We have taken the edge off of our language by the overuse of hyperbole. Constantly calling mundane things “awesome” or “epic” has left those words inadequate to describe things that are really awesome or epic, forcing us to keep upping the hyperbole. As a result, we run out of words, so we invent new ones. Like “ginormous” or “humungous.”

But back to our word “crisis.” As a society we are facing numerous situations that are not only crises but in fact existential ones, and ignoring them is unsustainable, another word whose meaning has been eroded.

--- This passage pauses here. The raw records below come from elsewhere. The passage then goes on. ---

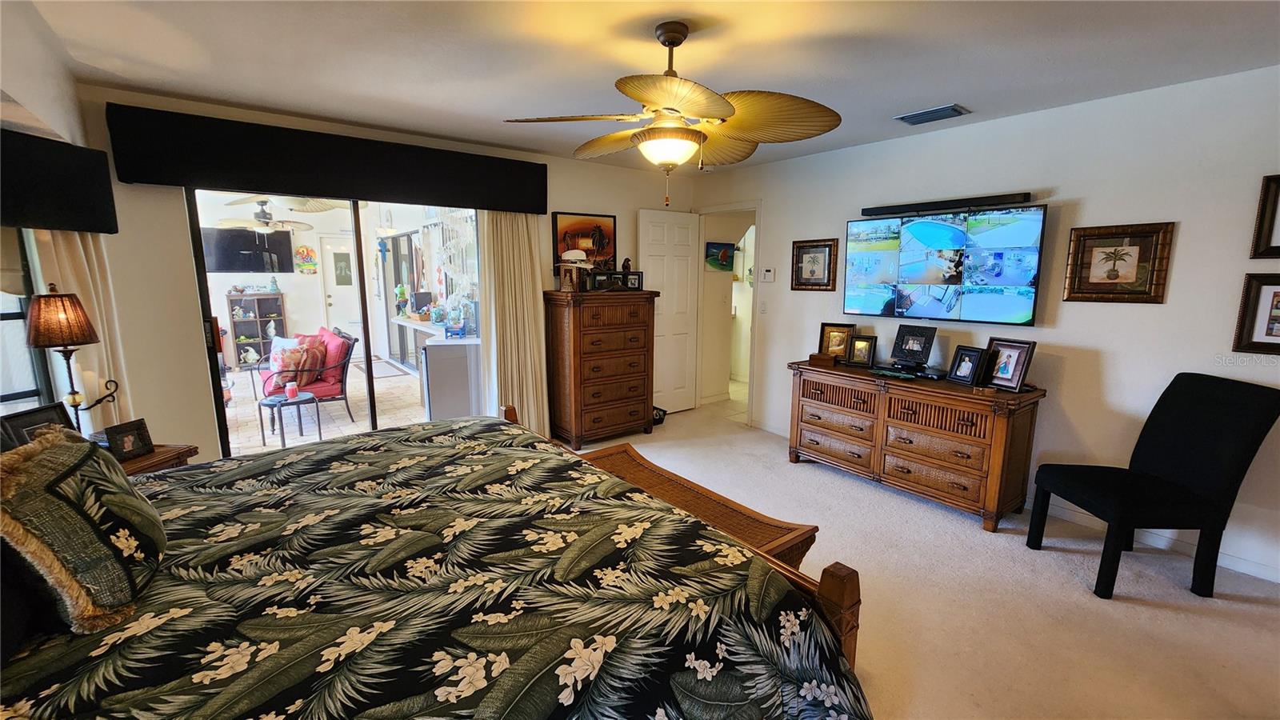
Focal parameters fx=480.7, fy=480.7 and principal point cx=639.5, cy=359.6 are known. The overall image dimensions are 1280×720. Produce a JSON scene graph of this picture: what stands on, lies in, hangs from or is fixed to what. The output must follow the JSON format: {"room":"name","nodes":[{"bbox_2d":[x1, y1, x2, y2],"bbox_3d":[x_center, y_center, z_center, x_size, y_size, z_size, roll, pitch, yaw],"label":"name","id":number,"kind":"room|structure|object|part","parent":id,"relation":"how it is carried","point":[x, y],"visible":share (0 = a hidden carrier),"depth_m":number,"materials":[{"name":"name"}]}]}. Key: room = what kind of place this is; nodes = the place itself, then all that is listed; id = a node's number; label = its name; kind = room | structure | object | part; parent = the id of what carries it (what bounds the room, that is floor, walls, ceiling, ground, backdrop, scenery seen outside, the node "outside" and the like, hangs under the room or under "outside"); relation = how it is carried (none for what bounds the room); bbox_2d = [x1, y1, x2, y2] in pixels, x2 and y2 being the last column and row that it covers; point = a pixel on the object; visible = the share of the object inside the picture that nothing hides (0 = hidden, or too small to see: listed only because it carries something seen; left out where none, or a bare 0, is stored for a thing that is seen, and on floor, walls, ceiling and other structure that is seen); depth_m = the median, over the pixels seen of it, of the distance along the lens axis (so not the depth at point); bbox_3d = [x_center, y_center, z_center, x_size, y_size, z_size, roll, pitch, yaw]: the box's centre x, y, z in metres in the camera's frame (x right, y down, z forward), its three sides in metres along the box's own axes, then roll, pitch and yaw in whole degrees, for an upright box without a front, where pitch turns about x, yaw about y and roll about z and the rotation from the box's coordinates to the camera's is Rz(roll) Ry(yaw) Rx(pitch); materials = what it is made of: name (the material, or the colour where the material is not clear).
{"room":"bedroom","nodes":[
{"label":"bedroom","id":0,"kind":"room"},
{"bbox_2d":[0,1,120,439],"bbox_3d":[-1.852,0.029,0.969,0.290,2.456,4.125,-7,12,-37],"label":"left wall","id":1,"kind":"structure","parent":0,"point":[26,97],"depth_m":1.98,"materials":[{"name":"white paint"}]},
{"bbox_2d":[0,230,55,414],"bbox_3d":[-2.784,-0.218,1.900,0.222,1.441,0.773,-7,12,-37],"label":"window","id":2,"kind":"structure","parent":1,"relation":"in","point":[12,396],"depth_m":2.21,"materials":[{"name":"glass"}]},
{"bbox_2d":[0,127,116,236],"bbox_3d":[-2.577,-0.737,1.893,0.168,0.373,0.948,1,9,3],"label":"left valance","id":3,"kind":"object","parent":1,"relation":"attached to","point":[102,225],"visible":0.99,"depth_m":2.08,"materials":[{"name":"black fabric"}]},
{"bbox_2d":[27,228,130,433],"bbox_3d":[-2.788,-0.149,2.420,0.146,2.302,0.335,-7,12,-37],"label":"curtain","id":4,"kind":"object","parent":1,"relation":"attached to","point":[70,275],"visible":0.27,"depth_m":2.42,"materials":[{"name":"beige fabric"}]},
{"bbox_2d":[200,225,294,271],"bbox_3d":[-5.929,-1.651,7.267,1.177,0.628,0.092,-7,12,-37],"label":"television","id":5,"kind":"object","parent":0,"point":[232,266],"visible":0.84,"depth_m":7.20,"materials":[{"name":"black"}]},
{"bbox_2d":[213,198,319,235],"bbox_3d":[-4.515,-1.772,5.822,1.108,0.508,1.123,-7,12,-37],"label":"outdoor ceiling fan","id":6,"kind":"object","parent":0,"point":[267,222],"visible":0.95,"depth_m":5.74,"materials":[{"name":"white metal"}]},
{"bbox_2d":[293,244,318,273],"bbox_3d":[-5.487,-1.635,7.918,0.306,0.459,0.075,-7,12,-37],"label":"wall decoration","id":7,"kind":"object","parent":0,"point":[309,252],"visible":0.99,"depth_m":7.90,"materials":[{"name":"multicoloured"}]},
{"bbox_2d":[75,82,694,465],"bbox_3d":[-1.320,-0.475,4.077,4.615,2.482,0.149,-7,12,-37],"label":"back wall","id":8,"kind":"structure","parent":0,"point":[550,161],"depth_m":2.94,"materials":[{"name":"paint"}]},
{"bbox_2d":[115,103,549,214],"bbox_3d":[-1.839,-1.303,3.354,2.484,0.378,0.165,-7,12,-37],"label":"valance","id":9,"kind":"object","parent":8,"relation":"attached to","point":[517,209],"visible":0.98,"depth_m":3.04,"materials":[{"name":"black fabric"}]},
{"bbox_2d":[478,212,549,435],"bbox_3d":[-1.029,-0.337,3.986,0.561,2.169,0.127,-7,12,-37],"label":"curtain","id":10,"kind":"object","parent":9,"relation":"hanging from","point":[531,291],"visible":0.75,"depth_m":3.98,"materials":[{"name":"beige fabric"}]},
{"bbox_2d":[185,187,487,456],"bbox_3d":[-2.054,-0.235,3.661,1.861,2.076,0.121,-7,12,-37],"label":"sliding glass door","id":11,"kind":"structure","parent":8,"relation":"in","point":[362,280],"depth_m":3.47,"materials":[{"name":"glass"}]},
{"bbox_2d":[550,211,616,268],"bbox_3d":[-0.493,-1.057,4.384,0.609,0.534,0.035,-7,12,-37],"label":"painting","id":12,"kind":"object","parent":8,"relation":"attached to","point":[561,248],"visible":0.78,"depth_m":4.36},
{"bbox_2d":[13,0,1279,172],"bbox_3d":[0.260,-1.390,1.890,4.904,0.107,5.692,-7,12,-37],"label":"ceiling","id":13,"kind":"structure","parent":0,"point":[926,94],"depth_m":2.19,"materials":[{"name":"white paint"}]},
{"bbox_2d":[504,20,842,210],"bbox_3d":[0.121,-0.999,2.035,1.282,0.713,1.281,-7,12,-37],"label":"ceiling fan","id":14,"kind":"object","parent":13,"relation":"hanging from","point":[682,40],"visible":0.99,"depth_m":1.92,"materials":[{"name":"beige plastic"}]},
{"bbox_2d":[894,104,969,125],"bbox_3d":[1.811,-1.517,2.994,0.218,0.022,0.353,-7,12,-37],"label":"air vent","id":15,"kind":"object","parent":13,"relation":"attached to","point":[957,110],"visible":0.99,"depth_m":2.96,"materials":[{"name":"metal"}]},
{"bbox_2d":[704,241,735,270],"bbox_3d":[0.895,-1.166,5.407,0.470,0.305,0.028,-7,12,-37],"label":"picture","id":16,"kind":"object","parent":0,"point":[730,250],"visible":0.96,"depth_m":5.39},
{"bbox_2d":[564,390,1279,719],"bbox_3d":[0.251,1.134,2.251,5.524,0.100,5.856,-7,12,-37],"label":"carpet floor","id":17,"kind":"structure","parent":0,"point":[1174,622],"depth_m":2.19,"materials":[{"name":"beige carpet"}]},
{"bbox_2d":[105,442,199,476],"bbox_3d":[-2.388,0.760,2.138,0.479,0.631,0.562,1,9,6],"label":"nightstand","id":18,"kind":"object","parent":17,"relation":"on","point":[142,460],"visible":0.13,"depth_m":2.20,"materials":[{"name":"brown wood"}]},
{"bbox_2d":[0,400,73,450],"bbox_3d":[-2.427,0.315,1.944,0.084,0.239,0.217,0,9,0],"label":"picture frame","id":19,"kind":"object","parent":18,"relation":"on","point":[38,414],"visible":0.47,"depth_m":1.91,"materials":[{"name":"black wood"}]},
{"bbox_2d":[24,285,120,434],"bbox_3d":[-2.424,0.052,2.061,0.239,0.742,0.266,2,10,9],"label":"table lamp","id":20,"kind":"object","parent":18,"relation":"on","point":[63,339],"visible":0.94,"depth_m":1.99,"materials":[{"name":"metal"}]},
{"bbox_2d":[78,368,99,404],"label":"candle","id":21,"kind":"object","parent":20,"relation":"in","point":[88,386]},
{"bbox_2d":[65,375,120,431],"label":"candle holder","id":22,"kind":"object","parent":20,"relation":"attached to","point":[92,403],"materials":[{"name":"black metal"}]},
{"bbox_3d":[-2.464,-0.181,2.048,0.269,0.218,0.254,2,10,9],"label":"lamp shade","id":23,"kind":"part","parent":20,"relation":"part of","materials":[{"name":"brown fabric"}]},
{"bbox_2d":[103,418,155,462],"bbox_3d":[-2.289,0.359,2.143,0.087,0.148,0.150,2,10,12],"label":"photo frame","id":24,"kind":"object","parent":18,"relation":"on","point":[140,428],"visible":0.99,"depth_m":2.13,"materials":[{"name":"black wood"}]},
{"bbox_2d":[0,406,872,719],"bbox_3d":[-0.838,0.581,1.388,2.341,1.255,2.227,-7,12,-37],"label":"bed","id":25,"kind":"object","parent":17,"relation":"on","point":[508,423],"visible":0.99,"depth_m":1.15,"materials":[{"name":"black fabric"}]},
{"bbox_2d":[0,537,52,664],"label":"dark pillow","id":26,"kind":"object","parent":25,"relation":"on","point":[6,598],"visible":0.61,"depth_m":0.98,"materials":[{"name":"fabric"}]},
{"bbox_2d":[0,428,167,634],"bbox_3d":[-1.328,0.374,1.145,0.266,0.401,0.470,-7,12,-37],"label":"pillow","id":27,"kind":"object","parent":25,"relation":"on","point":[84,483],"visible":0.99,"depth_m":1.04,"materials":[{"name":"fabric"}]},
{"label":"footboard","id":28,"kind":"part","parent":25,"relation":"part of","materials":[{"name":"brown wood"}]},
{"bbox_2d":[543,288,659,448],"bbox_3d":[-0.342,0.051,4.344,0.893,1.305,0.508,-7,12,-37],"label":"chest of drawers","id":29,"kind":"object","parent":17,"relation":"on","point":[642,375],"visible":0.99,"depth_m":4.12,"materials":[{"name":"brown wood"}]},
{"bbox_2d":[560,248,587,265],"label":"hat","id":30,"kind":"object","parent":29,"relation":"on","point":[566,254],"visible":0.98,"depth_m":4.00,"materials":[{"name":"white"}]},
{"bbox_2d":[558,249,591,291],"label":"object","id":31,"kind":"object","parent":29,"relation":"on","point":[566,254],"visible":0.97,"depth_m":4.03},
{"bbox_2d":[588,268,642,290],"bbox_3d":[-0.221,-0.687,4.184,0.466,0.160,0.141,-4,10,-23],"label":"photo frame","id":32,"kind":"object","parent":29,"relation":"on","point":[598,282],"visible":0.99,"depth_m":4.15,"materials":[{"name":"black"}]},
{"bbox_2d":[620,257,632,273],"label":"figurine","id":33,"kind":"object","parent":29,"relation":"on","point":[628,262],"visible":0.94,"depth_m":4.33,"materials":[{"name":"brown"}]},
{"bbox_2d":[652,404,667,424],"bbox_3d":[0.111,0.547,4.836,0.285,0.149,0.263,-7,12,-37],"label":"black bag","id":34,"kind":"object","parent":17,"relation":"on","point":[661,417],"visible":0.36,"depth_m":4.76,"materials":[{"name":"black"}]},
{"bbox_2d":[572,441,818,572],"bbox_3d":[0.116,0.840,2.307,0.438,0.473,1.344,-7,12,-37],"label":"wicker bench","id":35,"kind":"object","parent":17,"relation":"on","point":[767,534],"visible":0.33,"depth_m":2.11,"materials":[{"name":"brown wood"}]},
{"bbox_2d":[786,357,1045,531],"bbox_3d":[1.802,0.495,3.393,0.539,0.806,1.512,-7,12,-37],"label":"dresser","id":36,"kind":"object","parent":17,"relation":"on","point":[998,428],"visible":0.99,"depth_m":3.04,"materials":[{"name":"brown wood"}]},
{"bbox_2d":[808,351,836,366],"bbox_3d":[1.400,-0.007,3.671,0.184,0.075,0.141,6,11,29],"label":"wooden box","id":37,"kind":"object","parent":36,"relation":"on","point":[822,358],"visible":0.99,"depth_m":3.62,"materials":[{"name":"brown wood"}]},
{"bbox_2d":[817,322,855,359],"bbox_3d":[1.554,-0.146,3.790,0.248,0.278,0.112,5,11,27],"label":"picture frame","id":38,"kind":"object","parent":36,"relation":"on","point":[836,344],"visible":0.91,"depth_m":3.77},
{"bbox_2d":[844,334,877,366],"bbox_3d":[1.679,-0.075,3.613,0.189,0.219,0.106,7,12,37],"label":"picture frame","id":39,"kind":"object","parent":36,"relation":"on","point":[859,346],"visible":0.99,"depth_m":3.59,"materials":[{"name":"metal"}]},
{"bbox_2d":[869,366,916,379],"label":"green dish","id":40,"kind":"object","parent":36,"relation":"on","point":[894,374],"visible":0.98,"depth_m":3.26,"materials":[{"name":"glass"}]},
{"bbox_2d":[888,323,937,368],"bbox_3d":[1.912,-0.094,3.389,0.151,0.286,0.289,-7,12,-37],"label":"photo frame","id":41,"kind":"object","parent":36,"relation":"on","point":[918,348],"visible":0.99,"depth_m":3.37,"materials":[{"name":"black"}]},
{"bbox_2d":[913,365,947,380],"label":"cable box","id":42,"kind":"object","parent":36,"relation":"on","point":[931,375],"visible":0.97,"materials":[{"name":"black plastic"}]},
{"bbox_2d":[945,344,986,384],"bbox_3d":[2.084,0.033,3.045,0.116,0.221,0.191,-2,10,-16],"label":"picture frame","id":43,"kind":"object","parent":36,"relation":"on","point":[968,369],"visible":0.98,"depth_m":3.03,"materials":[{"name":"black wood"}]},
{"bbox_2d":[983,336,1036,390],"bbox_3d":[2.223,0.020,2.896,0.130,0.286,0.248,-3,10,-19],"label":"picture frame","id":44,"kind":"object","parent":36,"relation":"on","point":[1014,375],"visible":0.99,"depth_m":2.87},
{"bbox_2d":[1028,372,1279,599],"bbox_3d":[2.461,0.579,2.363,0.672,1.004,0.516,1,9,1],"label":"chair","id":45,"kind":"object","parent":17,"relation":"on","point":[1211,396],"visible":1,"depth_m":2.24,"materials":[{"name":"black fabric"}]},
{"bbox_2d":[691,64,1279,589],"bbox_3d":[2.280,-0.323,3.319,0.133,2.456,5.418,-7,12,-37],"label":"right wall","id":46,"kind":"structure","parent":0,"point":[776,214],"depth_m":2.76,"materials":[{"name":"white paint"}]},
{"bbox_2d":[639,206,699,412],"bbox_3d":[0.315,-0.463,5.005,0.692,2.071,0.151,-7,12,-37],"label":"white door","id":47,"kind":"structure","parent":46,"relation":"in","point":[651,227],"depth_m":4.98,"materials":[{"name":"white paint"}]},
{"bbox_2d":[695,201,761,422],"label":"doorway","id":48,"kind":"object","parent":46,"relation":"in","point":[758,209],"visible":0.67,"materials":[{"name":"white paint"}]},
{"bbox_2d":[759,300,767,313],"bbox_3d":[1.159,-0.492,4.508,0.016,0.119,0.072,-7,12,-37],"label":"light switch","id":49,"kind":"object","parent":46,"relation":"attached to","point":[762,310],"visible":0.97,"depth_m":4.50,"materials":[{"name":"white plastic"}]},
{"bbox_2d":[760,266,775,281],"bbox_3d":[1.202,-0.801,4.503,0.026,0.128,0.120,-7,12,-37],"label":"thermostat","id":50,"kind":"object","parent":46,"relation":"attached to","point":[770,273],"visible":0.99,"depth_m":4.49,"materials":[{"name":"white plastic"}]},
{"bbox_2d":[790,238,838,290],"bbox_3d":[1.474,-0.805,4.091,0.031,0.426,0.397,-7,12,-37],"label":"framed picture","id":51,"kind":"object","parent":46,"relation":"attached to","point":[822,257],"visible":0.99,"depth_m":4.08,"materials":[{"name":"brown wood"}]},
{"bbox_2d":[842,204,1047,325],"bbox_3d":[2.032,-0.651,3.330,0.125,0.711,1.263,-7,12,-37],"label":"television","id":52,"kind":"object","parent":46,"relation":"attached to","point":[1008,275],"visible":0.99,"depth_m":3.19,"materials":[{"name":"black"}]},
{"bbox_2d":[860,192,1040,216],"bbox_3d":[2.065,-1.054,3.295,0.096,0.057,1.034,-7,12,-37],"label":"soundbar","id":53,"kind":"object","parent":46,"relation":"attached to","point":[880,209],"visible":0.98,"depth_m":3.20,"materials":[{"name":"black plastic"}]},
{"bbox_2d":[1062,221,1174,303],"bbox_3d":[2.651,-0.534,2.685,0.036,0.432,0.416,-7,12,-37],"label":"framed picture","id":54,"kind":"object","parent":46,"relation":"attached to","point":[1133,259],"visible":0.99,"depth_m":2.67,"materials":[{"name":"brown wood"}]},
{"bbox_2d":[1037,499,1279,583],"bbox_3d":[2.881,0.990,2.673,0.015,0.086,3.678,-7,12,-37],"label":"baseboard","id":55,"kind":"structure","parent":46,"relation":"attached to","point":[1244,570],"depth_m":2.61,"materials":[{"name":"white paint"}]},
{"bbox_2d":[1232,272,1279,354],"bbox_3d":[3.037,-0.198,2.193,0.030,0.382,0.395,-7,12,-37],"label":"framed picture","id":56,"kind":"object","parent":46,"relation":"attached to","point":[1276,344],"visible":1,"depth_m":2.29,"materials":[{"name":"brown wood"}]},
{"bbox_2d":[1249,172,1279,258],"bbox_3d":[3.061,-0.644,2.129,0.031,0.388,0.422,-7,12,-37],"label":"framed picture","id":57,"kind":"object","parent":46,"relation":"attached to","point":[1262,218],"visible":1,"depth_m":2.26,"materials":[{"name":"brown wood"}]},
{"label":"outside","id":58,"kind":"structure","parent":0,"visible":0},
{"bbox_2d":[222,354,429,454],"bbox_3d":[-4.304,0.458,6.074,5.550,0.103,5.672,-7,12,-37],"label":"patio floor","id":59,"kind":"structure","parent":58,"point":[348,430],"depth_m":5.12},
{"bbox_2d":[226,290,288,367],"bbox_3d":[-5.950,-0.451,7.510,0.630,1.142,0.363,-7,12,-37],"label":"bookshelf","id":60,"kind":"object","parent":59,"relation":"on","point":[234,323],"visible":0.73,"depth_m":7.47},
{"bbox_2d":[256,390,321,447],"bbox_3d":[-3.137,0.532,4.314,0.438,0.419,0.446,-7,12,-37],"label":"side table","id":61,"kind":"object","parent":59,"relation":"on","point":[311,398],"visible":0.87,"depth_m":4.25,"materials":[{"name":"black metal"}]},
{"bbox_2d":[284,380,298,398],"bbox_3d":[-3.018,0.259,4.168,0.089,0.142,0.090,-7,12,-37],"label":"candle","id":62,"kind":"object","parent":61,"relation":"on","point":[290,394],"visible":0.99,"depth_m":4.14,"materials":[{"name":"wax"}]},
{"bbox_2d":[256,324,357,423],"bbox_3d":[-3.546,0.137,5.087,0.804,0.913,1.066,-7,12,-37],"label":"patio chair","id":63,"kind":"object","parent":59,"relation":"on","point":[334,366],"visible":0.62,"depth_m":4.90,"materials":[{"name":"red fabric"}]},
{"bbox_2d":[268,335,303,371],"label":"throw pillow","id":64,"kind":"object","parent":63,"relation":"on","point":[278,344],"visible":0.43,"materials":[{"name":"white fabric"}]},
{"bbox_2d":[268,338,327,391],"bbox_3d":[-3.307,0.054,4.654,0.370,0.411,0.300,1,9,2],"label":"throw pillow","id":65,"kind":"object","parent":63,"relation":"on","point":[286,366],"visible":0.77,"depth_m":4.59,"materials":[{"name":"fabric"}]},
{"bbox_2d":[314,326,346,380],"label":"red pillow","id":66,"kind":"object","parent":63,"relation":"on","point":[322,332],"visible":0.45,"depth_m":4.82,"materials":[{"name":"fabric"}]},
{"bbox_2d":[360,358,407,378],"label":"doormat","id":67,"kind":"object","parent":59,"relation":"on","point":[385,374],"visible":0.66,"depth_m":7.24,"materials":[{"name":"grey carpet"}]},
{"bbox_2d":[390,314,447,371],"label":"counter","id":68,"kind":"object","parent":59,"relation":"on","point":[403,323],"visible":0.39,"depth_m":6.20,"materials":[{"name":"white"}]},
{"bbox_2d":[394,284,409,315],"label":"frog figurine","id":69,"kind":"object","parent":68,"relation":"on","point":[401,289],"visible":0.93,"depth_m":6.20,"materials":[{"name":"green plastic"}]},
{"bbox_2d":[420,336,483,419],"bbox_3d":[-1.786,0.219,4.801,0.622,0.864,0.554,-7,12,-37],"label":"mini fridge","id":70,"kind":"object","parent":59,"relation":"on","point":[434,348],"visible":0.71,"depth_m":4.53,"materials":[{"name":"metal"}]},
{"bbox_2d":[317,236,362,338],"bbox_3d":[-5.068,-1.084,8.420,0.807,2.113,0.115,-7,12,-37],"label":"exterior door","id":71,"kind":"structure","parent":58,"point":[346,286],"depth_m":8.31,"materials":[{"name":"white paint"}]},
{"bbox_2d":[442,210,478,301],"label":"hanging decoration","id":72,"kind":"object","parent":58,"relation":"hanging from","point":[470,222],"visible":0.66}
]}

To paraphrase one of my favorite writers, Michael Pollan, we use the word “unsustainable” so generally that we forget what it very specifically means, which is that sooner or later the system in question will collapse.

Confucius wrote of the doctrine of the Rectification of Names as an imperative, saying that if language is incorrect then what is said does not concord with what was meant and what is to be done cannot be effected. In other words, we can’t act appropriately on a crisis if the word has been altered to mean basically “problem” and not “emergency.”

I apologize if the tone of this Word is not as fun and bouncy as usual, but I think that in the wake of recent events that we feel so little control over, we can at least start attempting to rectify the names. Why not start with the name our language has for immediate existential threats: crisis. If something is a crisis, we need to wake up and treat it like one. Immediately.